Microfluidic Assembly of Magnetic Hydrogel Particles with Uniformly Anisotropic Structure
Original entry: Darren Yang, AP225, Fall 2010
C.H. Chen, A.R. Abate, D. Lee, E.M. Terentjev, D.A. Weitz, “Editing Microfluidic Assembly of Magnetic Hydrogel Particles with Uniformly Anisotropic Structure,” Advanced Materials, 21, 3201–3204 (2009).
Drop and bubble formation; Magnetic fluids and ferrofluids; Microemulsions; Micro-and nano-scale flow phenomena
The authors present a method to produce monodisperse magnetic particles from double emulsions formed using sequential flow-focus drop formation. This microfluidic drop formation allows the particles to be formed with high monodispersity and with consistently anisotropic internal structure. This structural anisotropy gives rise to magnetic anisotropy, allowing the particles to be rotated by a magnetic field.
Gel particles with the incorporation of an inorganic material are used in a wide range of application. For example, microparticles consisting of magnetic materials encapsulated in a polymer matrix are of great interest in drug deliver, image enhancement, and much more. There are various polymerization methods such as microemulsion and suspension polymerization were establish and implemented to produce these particles. However, these traditional techniques have limitation on size and morphology.
The authors present an alternative technique utilizing microfluidics devices. Magnetic hydrogel particles with uniform anisotropic internal structure were produced by a flow focusing drop make using double emulsions as templates.
Methods and Results
The droplets consist of the hydrophobic monomer core with magnetic material (black) that is encapsulated by a hydrophilic monomer droplet (white) suspended in fluorocarbon oil (gray). By increasing the inner flow rate, two magnetic cores could be encapsulated in the droplets, which demonstrates excellent control of emulsion morphology by the microfludics devices (Figure 1).
Figure 1. Scheme of the PDMS device for forming double emulsion droplets. The scale bar for the two images corresponds to 50mm.
Once polymerized (under UV light), the magnetic gel particles were robust and could be washed, dried, and re-dispersed into water (Figure 2).
Figure 2. a) Particles with a single magnetic core, and b) with two magnetic cores, in fluorocarbon oil. c) Single-core particles dried, and d) re-dispersed in water. The images in the second row show magnified views of the same particles. The scale bar in the top row is 50 mm and in the bottom row is 20 mm.
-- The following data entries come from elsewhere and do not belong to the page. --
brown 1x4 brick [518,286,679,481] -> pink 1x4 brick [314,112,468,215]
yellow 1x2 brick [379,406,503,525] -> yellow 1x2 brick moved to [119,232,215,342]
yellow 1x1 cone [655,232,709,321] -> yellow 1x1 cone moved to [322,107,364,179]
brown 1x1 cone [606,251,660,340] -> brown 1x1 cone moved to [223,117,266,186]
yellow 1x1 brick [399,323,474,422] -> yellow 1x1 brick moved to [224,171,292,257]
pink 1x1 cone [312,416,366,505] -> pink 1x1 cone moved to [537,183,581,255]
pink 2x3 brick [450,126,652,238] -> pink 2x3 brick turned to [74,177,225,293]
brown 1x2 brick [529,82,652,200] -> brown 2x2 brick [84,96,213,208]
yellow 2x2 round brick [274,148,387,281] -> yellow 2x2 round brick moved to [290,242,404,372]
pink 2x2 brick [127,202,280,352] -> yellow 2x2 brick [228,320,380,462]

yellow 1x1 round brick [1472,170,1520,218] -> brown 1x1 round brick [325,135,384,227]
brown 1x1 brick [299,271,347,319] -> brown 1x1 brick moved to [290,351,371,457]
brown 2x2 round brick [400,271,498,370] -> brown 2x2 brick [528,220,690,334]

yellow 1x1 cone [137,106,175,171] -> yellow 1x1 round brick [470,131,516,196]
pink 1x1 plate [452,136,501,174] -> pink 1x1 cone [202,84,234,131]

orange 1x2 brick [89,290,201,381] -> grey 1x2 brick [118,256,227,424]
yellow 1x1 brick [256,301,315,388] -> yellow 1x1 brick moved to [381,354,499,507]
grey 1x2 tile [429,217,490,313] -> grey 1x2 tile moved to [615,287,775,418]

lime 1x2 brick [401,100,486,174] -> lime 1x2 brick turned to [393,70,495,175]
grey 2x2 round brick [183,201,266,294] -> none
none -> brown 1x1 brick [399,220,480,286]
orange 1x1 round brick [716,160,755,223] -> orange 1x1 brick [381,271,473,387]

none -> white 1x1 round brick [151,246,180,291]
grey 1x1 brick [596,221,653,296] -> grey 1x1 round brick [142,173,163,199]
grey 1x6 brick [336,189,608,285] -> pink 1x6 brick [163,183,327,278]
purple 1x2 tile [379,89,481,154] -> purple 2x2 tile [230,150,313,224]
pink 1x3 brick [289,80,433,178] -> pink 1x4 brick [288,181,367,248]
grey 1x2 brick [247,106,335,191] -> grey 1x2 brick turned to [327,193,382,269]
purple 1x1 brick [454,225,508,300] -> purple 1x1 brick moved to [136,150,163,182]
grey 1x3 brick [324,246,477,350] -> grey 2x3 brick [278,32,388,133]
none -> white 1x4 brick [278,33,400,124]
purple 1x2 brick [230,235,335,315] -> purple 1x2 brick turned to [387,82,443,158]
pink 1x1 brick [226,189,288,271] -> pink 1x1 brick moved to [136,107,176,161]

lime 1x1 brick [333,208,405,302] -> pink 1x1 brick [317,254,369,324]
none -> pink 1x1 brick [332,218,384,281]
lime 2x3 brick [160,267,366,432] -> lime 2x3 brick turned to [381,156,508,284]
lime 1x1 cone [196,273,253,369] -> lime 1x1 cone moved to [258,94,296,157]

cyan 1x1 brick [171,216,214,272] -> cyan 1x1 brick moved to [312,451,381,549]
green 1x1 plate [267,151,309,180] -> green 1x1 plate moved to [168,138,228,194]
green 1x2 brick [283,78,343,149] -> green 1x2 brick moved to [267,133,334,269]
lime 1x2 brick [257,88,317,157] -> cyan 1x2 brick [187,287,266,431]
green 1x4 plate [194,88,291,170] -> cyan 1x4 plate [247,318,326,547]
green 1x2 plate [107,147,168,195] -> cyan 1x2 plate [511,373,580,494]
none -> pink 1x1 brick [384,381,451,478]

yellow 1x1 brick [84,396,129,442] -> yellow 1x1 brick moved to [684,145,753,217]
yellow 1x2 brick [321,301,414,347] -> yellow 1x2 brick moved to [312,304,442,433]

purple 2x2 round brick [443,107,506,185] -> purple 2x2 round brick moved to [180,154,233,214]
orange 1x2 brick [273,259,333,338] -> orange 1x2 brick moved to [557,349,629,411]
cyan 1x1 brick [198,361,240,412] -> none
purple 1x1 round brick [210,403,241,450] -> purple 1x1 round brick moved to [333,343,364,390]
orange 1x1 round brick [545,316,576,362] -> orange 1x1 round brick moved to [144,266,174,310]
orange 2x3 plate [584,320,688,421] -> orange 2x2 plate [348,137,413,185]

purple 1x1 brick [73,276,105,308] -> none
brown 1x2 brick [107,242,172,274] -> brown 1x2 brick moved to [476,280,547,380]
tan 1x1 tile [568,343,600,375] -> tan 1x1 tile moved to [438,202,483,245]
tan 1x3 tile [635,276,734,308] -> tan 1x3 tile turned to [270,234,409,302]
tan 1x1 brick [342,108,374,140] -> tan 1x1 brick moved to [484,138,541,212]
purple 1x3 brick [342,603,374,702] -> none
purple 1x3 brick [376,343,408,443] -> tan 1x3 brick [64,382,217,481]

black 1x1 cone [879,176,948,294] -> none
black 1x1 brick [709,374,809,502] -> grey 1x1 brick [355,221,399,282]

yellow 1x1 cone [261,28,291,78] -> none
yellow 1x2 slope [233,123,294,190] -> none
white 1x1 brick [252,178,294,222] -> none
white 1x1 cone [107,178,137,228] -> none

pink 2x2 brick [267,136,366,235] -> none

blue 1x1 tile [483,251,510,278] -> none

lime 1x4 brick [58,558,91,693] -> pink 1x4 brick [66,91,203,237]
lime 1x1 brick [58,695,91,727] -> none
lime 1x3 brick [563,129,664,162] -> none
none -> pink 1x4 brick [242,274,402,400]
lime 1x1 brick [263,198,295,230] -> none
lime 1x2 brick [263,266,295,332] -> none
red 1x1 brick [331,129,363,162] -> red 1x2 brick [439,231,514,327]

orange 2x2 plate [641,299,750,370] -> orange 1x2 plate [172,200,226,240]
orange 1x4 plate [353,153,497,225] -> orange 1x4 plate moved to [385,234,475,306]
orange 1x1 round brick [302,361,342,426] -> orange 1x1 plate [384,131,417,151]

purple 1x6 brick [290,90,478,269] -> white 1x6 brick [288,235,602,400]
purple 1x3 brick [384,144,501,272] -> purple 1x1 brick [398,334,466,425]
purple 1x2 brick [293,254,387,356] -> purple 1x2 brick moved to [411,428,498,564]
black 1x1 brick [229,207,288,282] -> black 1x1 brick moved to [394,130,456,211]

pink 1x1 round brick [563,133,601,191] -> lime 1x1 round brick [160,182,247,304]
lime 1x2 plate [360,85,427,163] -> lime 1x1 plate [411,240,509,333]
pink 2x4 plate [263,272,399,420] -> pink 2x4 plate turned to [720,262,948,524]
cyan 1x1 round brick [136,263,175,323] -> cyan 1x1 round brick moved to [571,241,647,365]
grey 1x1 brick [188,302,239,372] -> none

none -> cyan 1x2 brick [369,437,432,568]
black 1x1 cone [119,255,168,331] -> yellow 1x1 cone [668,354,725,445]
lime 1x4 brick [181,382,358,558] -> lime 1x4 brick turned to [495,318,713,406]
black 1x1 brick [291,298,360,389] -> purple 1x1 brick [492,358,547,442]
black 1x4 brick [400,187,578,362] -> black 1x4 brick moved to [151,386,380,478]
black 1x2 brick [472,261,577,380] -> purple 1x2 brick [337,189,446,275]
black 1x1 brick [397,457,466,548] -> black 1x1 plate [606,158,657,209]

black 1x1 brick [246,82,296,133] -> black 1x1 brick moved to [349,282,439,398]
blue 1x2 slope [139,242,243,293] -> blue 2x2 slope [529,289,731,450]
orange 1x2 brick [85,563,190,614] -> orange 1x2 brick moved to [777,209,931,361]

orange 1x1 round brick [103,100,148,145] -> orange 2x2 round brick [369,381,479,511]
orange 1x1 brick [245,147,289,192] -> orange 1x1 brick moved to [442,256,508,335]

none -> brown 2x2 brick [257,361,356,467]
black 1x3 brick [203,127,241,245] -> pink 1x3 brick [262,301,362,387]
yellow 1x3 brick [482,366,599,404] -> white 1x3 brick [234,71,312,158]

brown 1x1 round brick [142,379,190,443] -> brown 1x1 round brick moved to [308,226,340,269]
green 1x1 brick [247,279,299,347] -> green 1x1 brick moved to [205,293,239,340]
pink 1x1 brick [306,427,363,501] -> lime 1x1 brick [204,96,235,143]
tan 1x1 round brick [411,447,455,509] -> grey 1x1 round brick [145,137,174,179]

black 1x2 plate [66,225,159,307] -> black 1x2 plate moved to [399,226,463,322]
These particles, which has the properties of the biocompatibility of hydrogel, have the ability to be manipulated and rotated on the micro-scale using an externally applied magnetic field. This makes them useful for sorting applications, as contrast enhancers in magnetic imaging and for micro-mixing applications. The authors demonstrated the magnetic response of the particles, we observed their rotation in the presence of a magnetic field (Figure 3).
Figure 4. The superposed vector field of fluid velocity a) was obtained by recording trace colloid movements over the full rotation cycle. The scale bar is 50mm; the X on the particle sketch marks the rotation axis. Plot b) shows the azimuthal average of flow velocity around the particle, showing that the highest flow is at 75mm from the rotation axis.